(Work item):
Find the line containing "left knee: (982, 912, 9)" in the records below. Copy exactly that line and each one after it, ending at the line containing "right wrist: (1313, 773, 16)", and nothing more.
--- Material for this exercise Enclosed Below ---
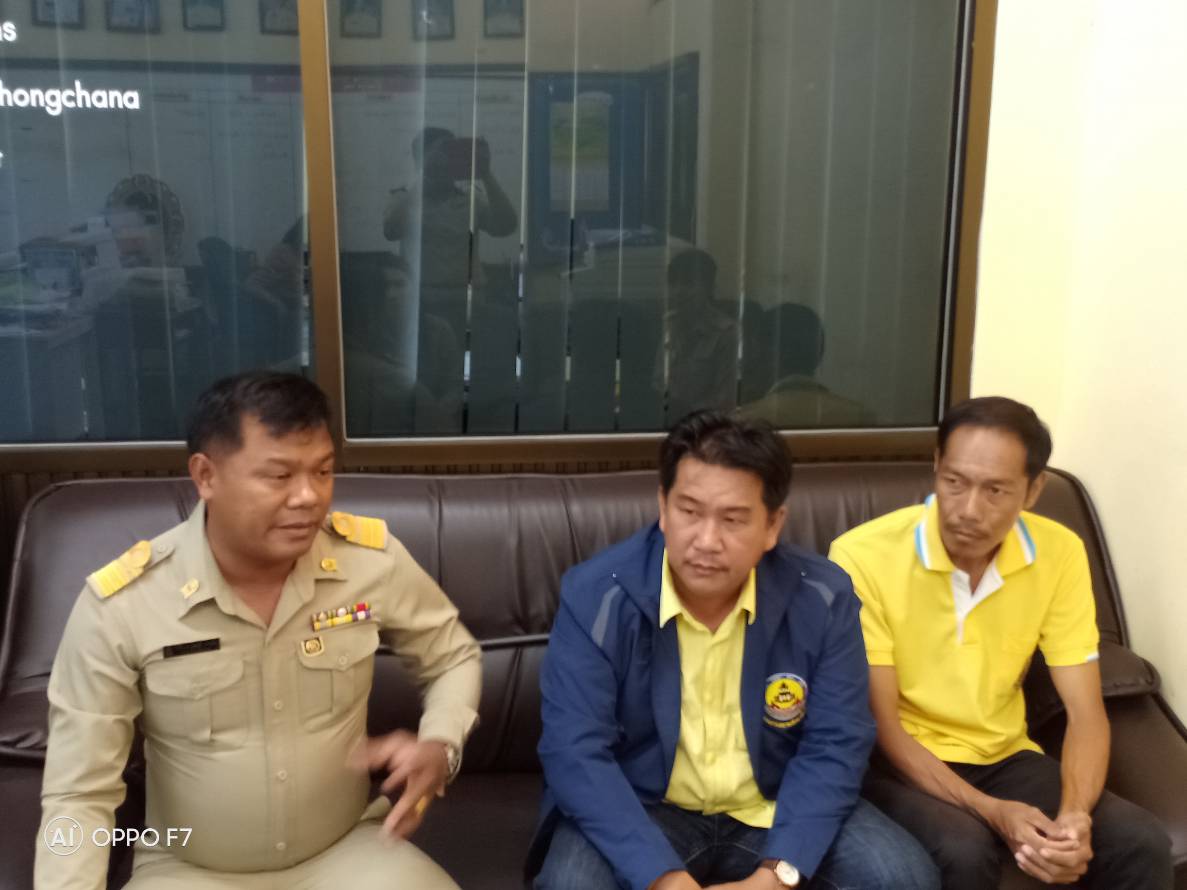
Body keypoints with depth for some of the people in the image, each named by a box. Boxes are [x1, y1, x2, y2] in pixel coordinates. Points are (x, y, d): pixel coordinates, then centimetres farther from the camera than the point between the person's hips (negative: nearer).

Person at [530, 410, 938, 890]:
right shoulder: (596, 595, -17)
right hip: (642, 809, -2)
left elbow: (834, 745, -10)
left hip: (772, 809, 3)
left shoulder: (822, 597, -11)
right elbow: (574, 751, -21)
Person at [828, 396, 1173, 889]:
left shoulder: (1059, 553, -8)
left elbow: (1086, 712, -7)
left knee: (1142, 845, -17)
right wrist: (991, 811, -27)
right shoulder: (864, 556, -20)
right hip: (897, 761, -4)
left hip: (1003, 757, 4)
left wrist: (1075, 815, -26)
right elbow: (880, 722, -16)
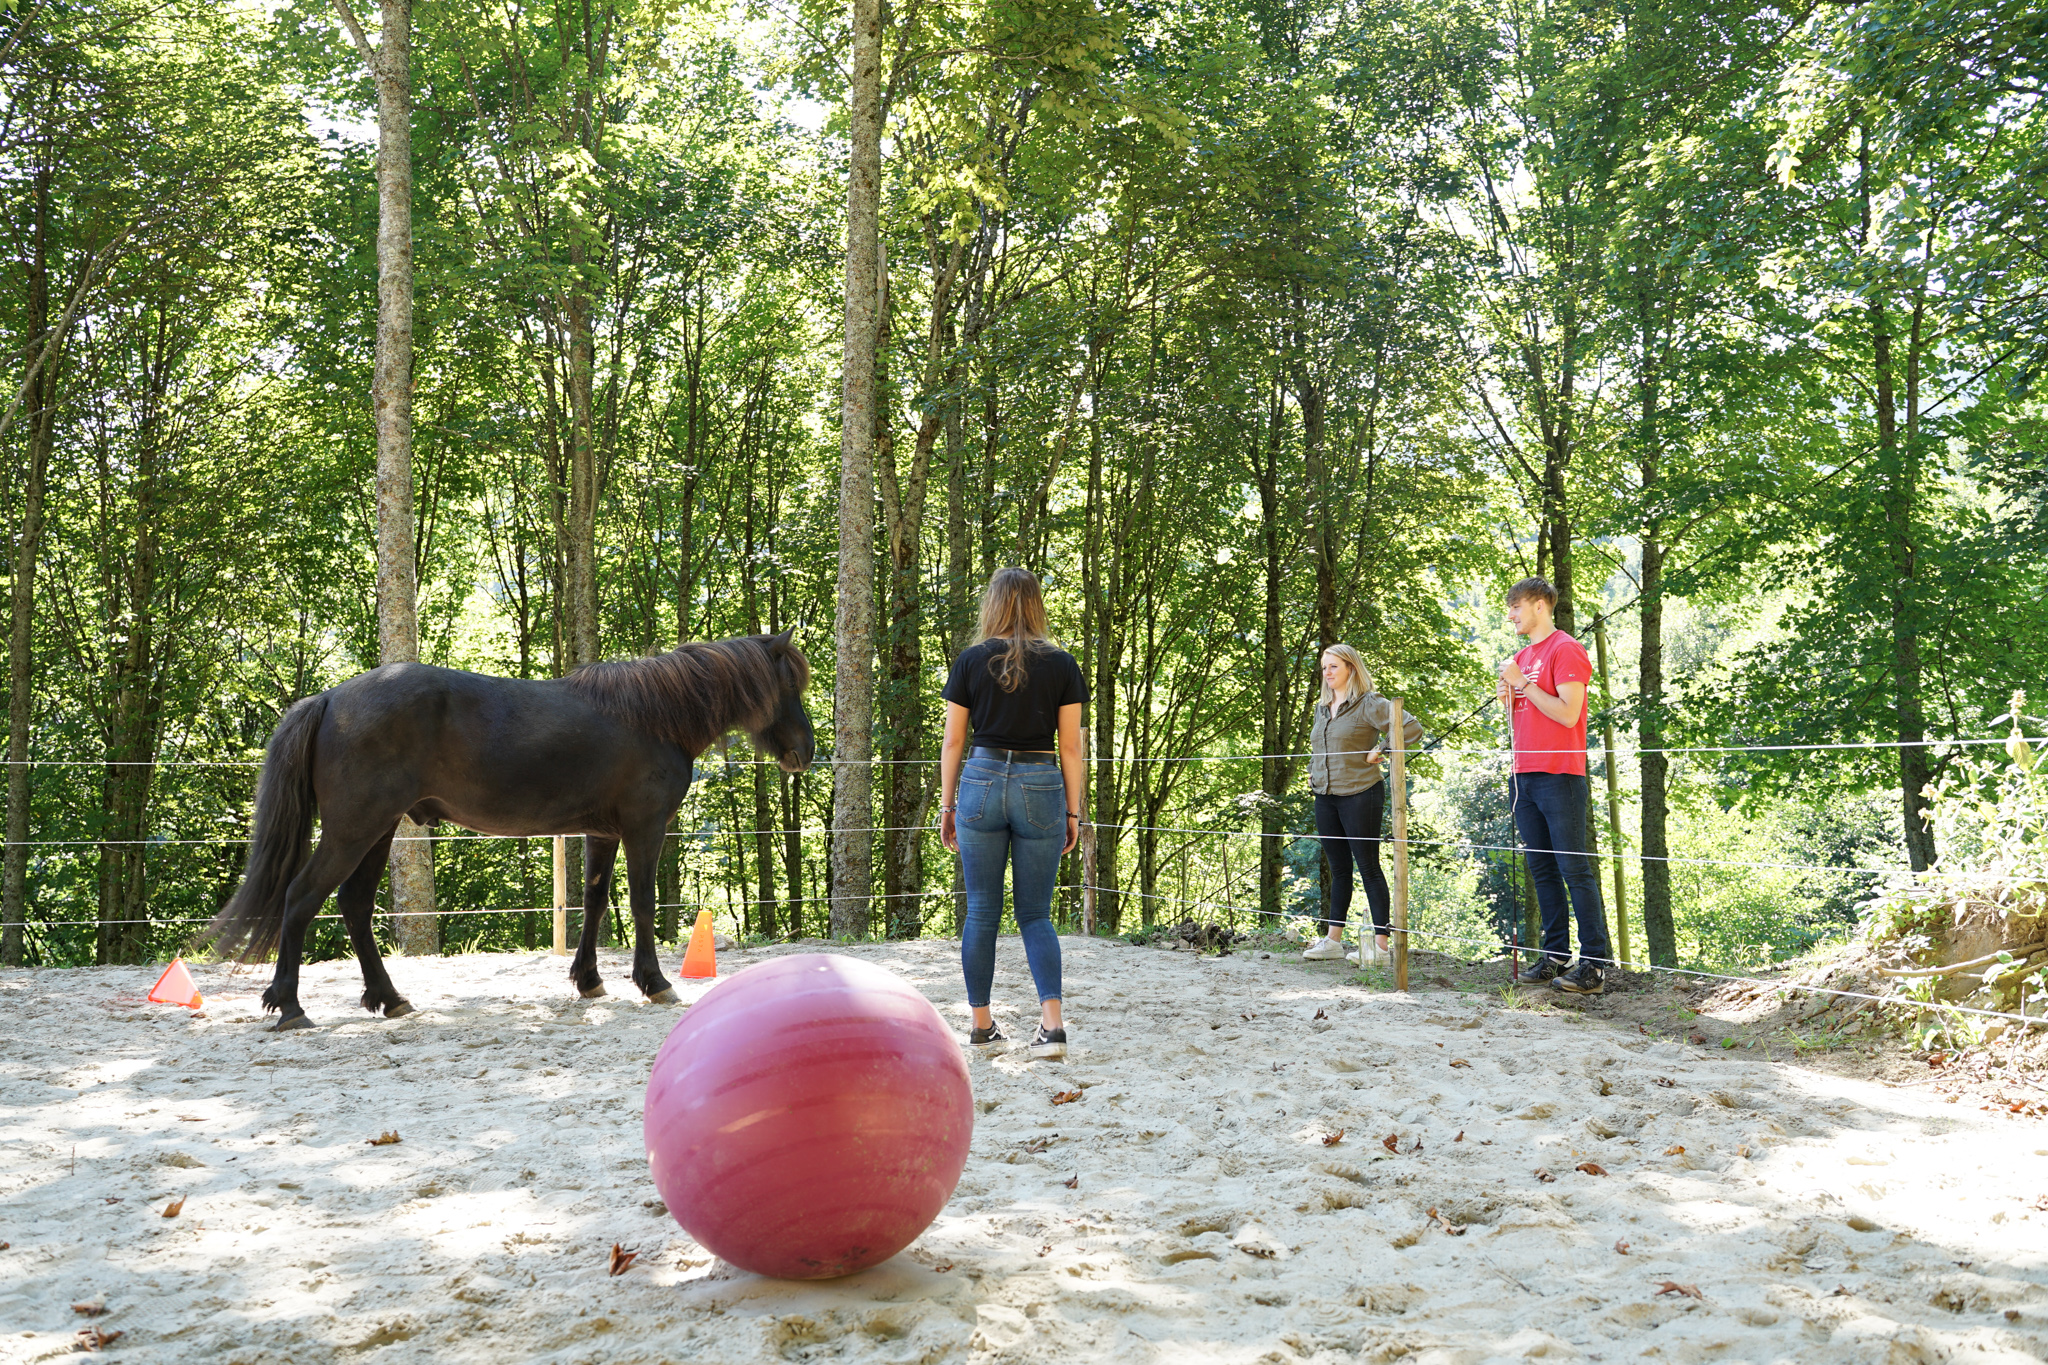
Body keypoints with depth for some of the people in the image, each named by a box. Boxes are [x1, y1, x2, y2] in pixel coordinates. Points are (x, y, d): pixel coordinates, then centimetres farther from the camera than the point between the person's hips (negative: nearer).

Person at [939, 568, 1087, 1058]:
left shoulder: (971, 661, 1)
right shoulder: (1061, 664, 2)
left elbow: (952, 743, 3)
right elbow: (1070, 747, 2)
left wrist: (946, 806, 11)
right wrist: (1073, 812, 9)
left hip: (981, 782, 0)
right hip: (1041, 788, 0)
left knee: (982, 912, 9)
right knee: (1035, 913, 7)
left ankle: (982, 1023, 14)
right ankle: (1052, 1023, -8)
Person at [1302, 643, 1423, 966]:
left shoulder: (1369, 704, -9)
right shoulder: (1322, 708, 15)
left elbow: (1412, 729, -16)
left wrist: (1380, 752, -13)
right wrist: (1313, 773, 16)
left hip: (1360, 794, -7)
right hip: (1325, 797, 7)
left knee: (1368, 867, -5)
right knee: (1339, 869, 12)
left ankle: (1380, 942, -3)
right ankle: (1332, 939, 16)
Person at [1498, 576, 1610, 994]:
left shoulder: (1566, 650, -7)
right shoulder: (1521, 658, 19)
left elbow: (1568, 713, -17)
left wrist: (1523, 683, -12)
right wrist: (1507, 698, 5)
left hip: (1559, 775, -8)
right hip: (1524, 776, 8)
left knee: (1575, 869, -8)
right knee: (1541, 870, 9)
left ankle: (1593, 963, -7)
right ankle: (1555, 955, 15)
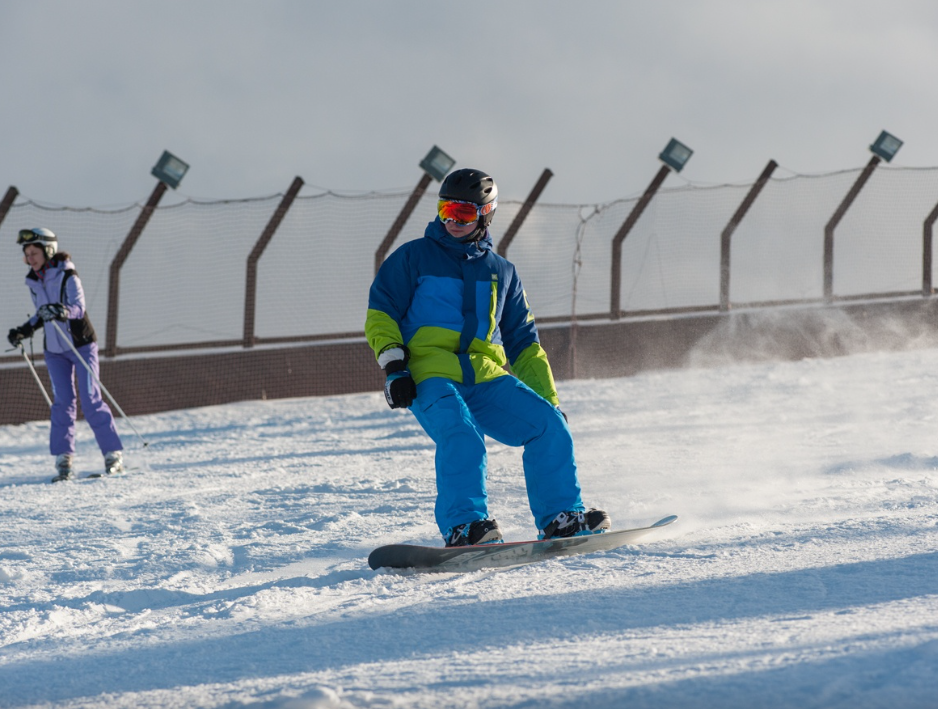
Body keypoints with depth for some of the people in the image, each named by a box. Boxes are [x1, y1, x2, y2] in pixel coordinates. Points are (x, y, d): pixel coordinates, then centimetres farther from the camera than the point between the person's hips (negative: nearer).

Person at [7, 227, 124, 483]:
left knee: (91, 401, -8)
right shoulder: (33, 282, 5)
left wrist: (61, 310, -43)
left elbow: (78, 306, -24)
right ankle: (63, 460, -2)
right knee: (62, 401, -2)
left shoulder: (67, 276, -14)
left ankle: (113, 454, -2)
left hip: (81, 344, -5)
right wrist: (25, 330, 5)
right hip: (55, 351, 5)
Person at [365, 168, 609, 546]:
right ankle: (462, 525, -38)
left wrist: (547, 399, 18)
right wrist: (394, 368, -9)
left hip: (486, 378, 4)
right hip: (431, 376, -4)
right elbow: (381, 315, 7)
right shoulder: (414, 257, 11)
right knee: (461, 435, -33)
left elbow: (524, 344, 25)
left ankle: (560, 518, -6)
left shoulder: (501, 272, 22)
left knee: (549, 426, -14)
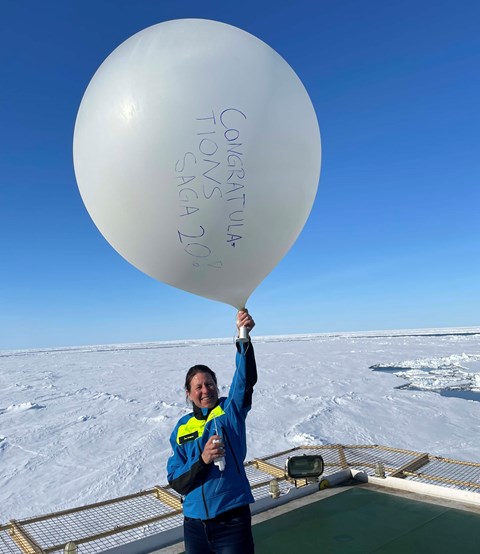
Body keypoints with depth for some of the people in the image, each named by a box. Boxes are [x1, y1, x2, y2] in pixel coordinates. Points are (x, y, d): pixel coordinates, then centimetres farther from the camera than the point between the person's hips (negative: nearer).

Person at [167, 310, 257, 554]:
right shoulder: (182, 428, 1)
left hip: (232, 520, -3)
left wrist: (243, 336, -38)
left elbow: (246, 379, -24)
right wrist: (202, 460, -20)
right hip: (194, 524, 3)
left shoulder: (230, 410, -6)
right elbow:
--- End of Enclosed Material for this exercise ---
(Answer box):
left knee: (982, 912, 9)
right knee: (1035, 913, 7)
left ankle: (982, 1023, 14)
right ankle: (1052, 1023, -8)
Person at [1302, 643, 1423, 966]:
left shoulder: (1369, 704, -9)
right shoulder: (1322, 708, 15)
left elbow: (1412, 729, -16)
left wrist: (1380, 752, -13)
right wrist: (1313, 773, 16)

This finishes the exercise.